01 April 2019
This article was featured in the April 2019 issue of the magazine.
Julie Lock, general manager (Flexipay) for Mitrefinch Ltd, explains why employers should care about the financial wellbeing of their employees
With 59% of UK workers relying on credit cards to survive and 63% of those using credit funds every month just to get by, financial stress has impacted 21% of the workforce which rises to 30% for people in higher level roles.
Financial stress isn’t just a debilitating problem for the workforce, it’s impacting employers too. The worries of financial problems never switch off; in fact, they follow people to work which impacts on their productivity in the workplace. It is also a contributing factor to absenteeism.
Financial stress has a negative impact on peoples’ mental health and employers need to address this head-on as part of their corporate social responsibility strategy. Financial stress impacts sleep, health and relationships, all of which impact workplace performance. One in four people in the UK struggle to concentrate at work when thinking about their finances. One in five have wasted working hours dealing with repayments.
This isn’t a new problem for employers – it’s an ongoing problem that’s not going to remedy itself. The Money Advice Service found nearly three-quarters of 18 to 34-year-olds have experienced mental health or wellbeing issues linked to money. Only 12% of employers offer workers face to face financial advice.
In today’s on-demand world it’s all too easy for workers to find themselves lured into living beyond their means and spending what they don’t have. In this consumerist world of one-click ordering and same day delivery, the growing need for instant gratification is all too easily satisfied before earners can begin to think about the financial consequences.
High cost on-demand credit is damaging the UK workforce. Workers are even struggling to cover the cost of traveling to work, threatening their right to earn their way out of debt. In 2017, The Economist reported that credit card borrowing had soared with a growing number of households struggling to keep up with repayments. The BBC has reported that an estimated 4.1 million are experiencing financial difficulty owing to missed domestic or credit bills.
...simply the money the employees have already earned being advanced...
The payroll profession can now help their employees with financial wellbeing. With 78% of your workforce using some form of credit each month, 43% of them stating that they wouldn’t feel comfortable asking their employer for an advance, and 45% saying they would prefer to be paid more frequently, the answer is to offer the workforce flexible paydays. This puts them in control of when they get paid, with rules in place to safeguard them from drawing out too much money too soon. Allowing them access to their earned pay when they need it, avoids the need to get into debt. This means that when the unexpected happens and their bank balance is low, your employees won’t need to resort to payday loans or overdrafts to cover surprise bills or expenses.
Latest payroll technology now enables employers to offer flexible pay to their staff.
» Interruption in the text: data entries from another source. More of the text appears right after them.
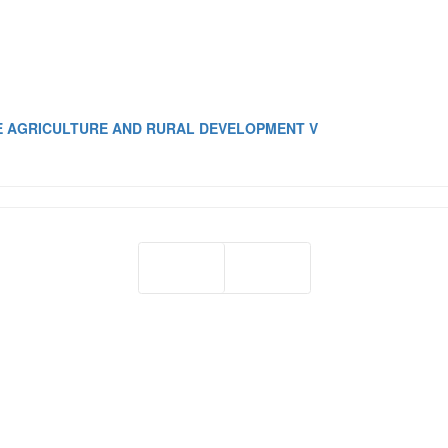
E AGRICULTURE AND RURAL DEVELOPMENT V
Prev
Next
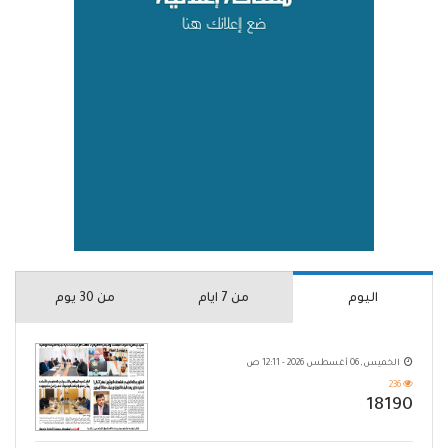
اليوم
من 7 ايام
من 30 يوم
الخميس, 06 أغسطس 2026 - 12:11 ص
236
18190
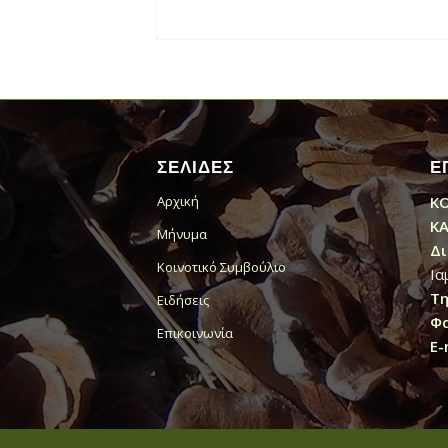
ΣΕΛΙΔΕΣ
Ε
Κ
Αρχική
Κ
Μήνυμα
Δι
Κοινοτικό Συμβούλιο
Ια
Τη
Ειδήσεις
Φα
Επικοινωνία
E-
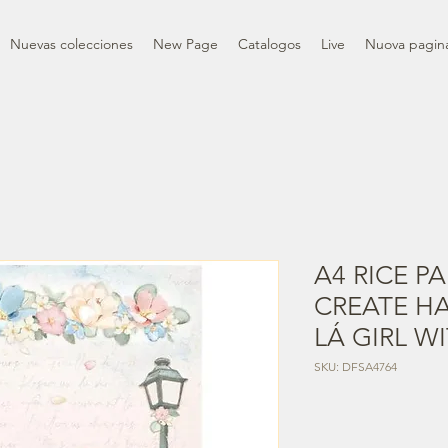
Nuevas colecciones
New Page
Catalogos
Live
Nuova pagin
A4 RICE P
CREATE HA
LÁ GIRL W
SKU: DFSA4764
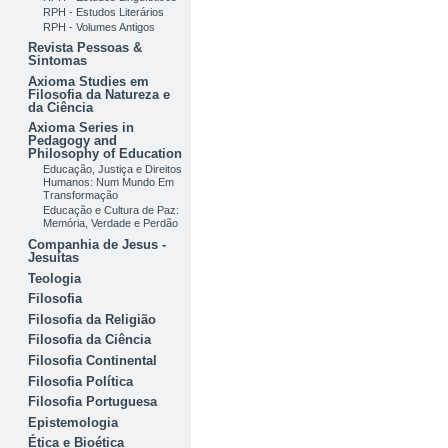
RPH - Estudos Literários
RPH - Volumes Antigos
Revista Pessoas &
Sintomas
Axioma Studies em
Filosofia da Natureza e
da Ciência
Axioma Series in
Pedagogy and
Philosophy of Education
Educação, Justiça e Direitos
Humanos: Num Mundo Em
Transformação
Educação e Cultura de Paz:
Memória, Verdade e Perdão
Companhia de Jesus -
Jesuítas
Teologia
Filosofia
Filosofia da Religião
Filosofia da Ciência
Filosofia Continental
Filosofia Política
Filosofia Portuguesa
Epistemologia
Ética e Bioética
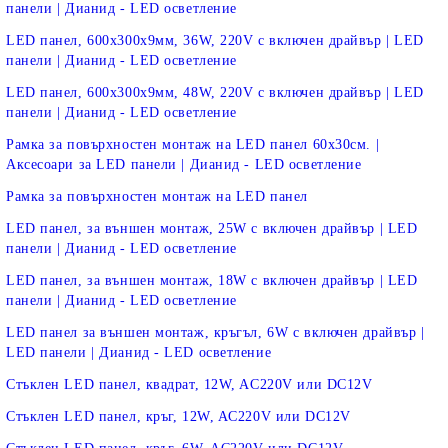
панели | Дианид - LED осветление
LED панел, 600х300х9мм, 36W, 220V с включен драйвър | LED
панели | Дианид - LED осветление
LED панел, 600х300х9мм, 48W, 220V с включен драйвър | LED
панели | Дианид - LED осветление
Рамка за повърхностен монтаж на LED панел 60x30см. |
Аксесоари за LED панели | Дианид - LED осветление
Рамка за повърхностен монтаж на LED панел
LED панел, за външен монтаж, 25W с включен драйвър | LED
панели | Дианид - LED осветление
LED панел, за външен монтаж, 18W с включен драйвър | LED
панели | Дианид - LED осветление
LED панел за външен монтаж, кръгъл, 6W с включен драйвър |
LED панели | Дианид - LED осветление
Стъклен LED панел, квадрат, 12W, AC220V или DC12V
Стъклен LED панел, кръг, 12W, AC220V или DC12V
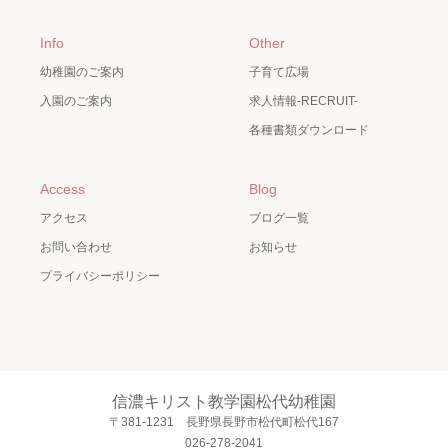
Info
Other
幼稚園のご案内
子育て広場
入園のご案内
求人情報-RECRUIT-
各種書類ダウンロード
Access
Blog
アクセス
ブログ一覧
お問い合わせ
お知らせ
プライバシーポリシー
信濃キリスト教学園松代幼稚園
〒381-1231 長野県長野市松代町松代167
026-278-2041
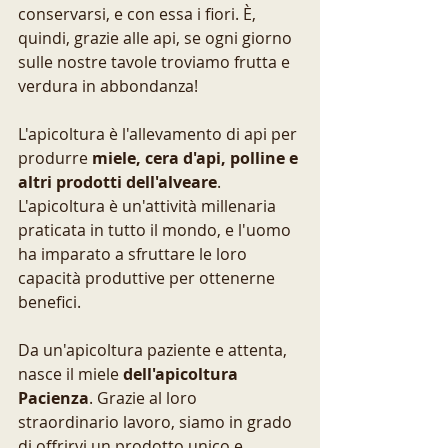
conservarsi, e con essa i fiori. È, 
quindi, grazie alle api, se ogni giorno 
sulle nostre tavole troviamo frutta e 
verdura in abbondanza!
L'apicoltura è l'allevamento di api per 
produrre
 miele, cera d'api, polline e 
altri prodotti dell'alveare
. 
L'apicoltura è un'attività millenaria 
praticata in tutto il mondo, e l'uomo 
ha imparato a sfruttare le loro 
capacità produttive per ottenerne 
benefici.
Da un'apicoltura paziente e attenta, 
nasce il miele 
dell'apicoltura 
Pacienza
. Grazie al loro 
straordinario lavoro, siamo in grado 
di offrirvi un prodotto unico e 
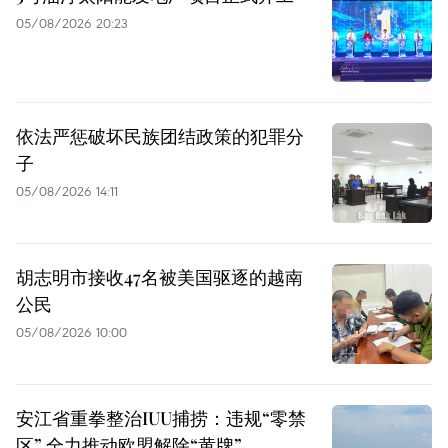
05/08/2026 20:23
依法严惩破坏民族团结政策的犯罪分
子
05/08/2026 14:11
胡志明市接收47名被美国驱逐的越南
公民
05/08/2026 10:00
安江省重拳整治IUU捕捞：违规“零禁
区” 全力推动欧盟解除“黄牌”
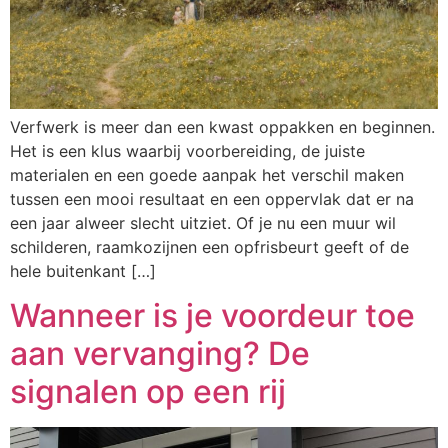
Verfwerk is meer dan een kwast oppakken en beginnen.
Het is een klus waarbij voorbereiding, de juiste
materialen en een goede aanpak het verschil maken
tussen een mooi resultaat en een oppervlak dat er na
een jaar alweer slecht uitziet. Of je nu een muur wil
schilderen, raamkozijnen een opfrisbeurt geeft of de
hele buitenkant […]
Wanneer is je voordeur toe
aan vervanging? De
signalen op een rij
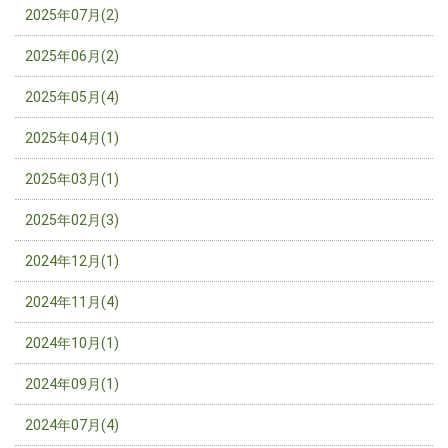
2025年07月(2)
2025年06月(2)
2025年05月(4)
2025年04月(1)
2025年03月(1)
2025年02月(3)
2024年12月(1)
2024年11月(4)
2024年10月(1)
2024年09月(1)
2024年07月(4)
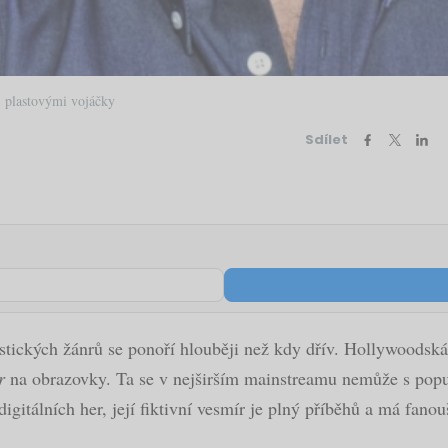
fi plastovými vojáčky
Sdílet
tických žánrů se ponoří hlouběji než kdy dřív. Hollywoodská
r
na obrazovky. Ta se v nejširším mainstreamu nemůže s pop
digitálních her, její fiktivní vesmír je plný příběhů a má fano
Instead of employees having to wait until payday to receive their earnings, they can now self-advance pay when they need it. Giving employees the power to manage their finances without the need for payday loans.
Employers set the rules and their employees reap the benefits. With growing financial pressures, the ability to withdraw the money employees have already earned when they need it is a powerful incentive.
It’s not a loan and it’s not credit; this is because it’s simply the money the employees have already earned being advanced at nett, into their bank accounts ahead of payday. Therefore, it is not subject to tax or National Insurance contributions deductions, as these are processed in the normal pay cycle.
The employer does not need to worry about funding the early payments, as this is all taken care of. When BACS files are processed, the advances are re-paid, and the rest of the earnings are paid as normal into the employees’ bank accounts.
This results in the removal of financial worry and stress, making employees more productive, motivated and loyal, and they stay longer and are less likely to leave. This benefit can increase retention rates and job applications. There are no loans, no credit and no interest changes, just a transaction fee. Funds are taken care of and repayments are made on normal payday, therefore removing the need for employers to fund early payments. This solution benefits all staff, is socially responsible and helps employees to budget and avoid debt.
The payroll profession can now enable their employers to help their workforce in reducing financial problems and prevent employees entering cycles of debt caused by overdraft fees, high-interest credit or pay day loans. Better financial wellness benefits everyone.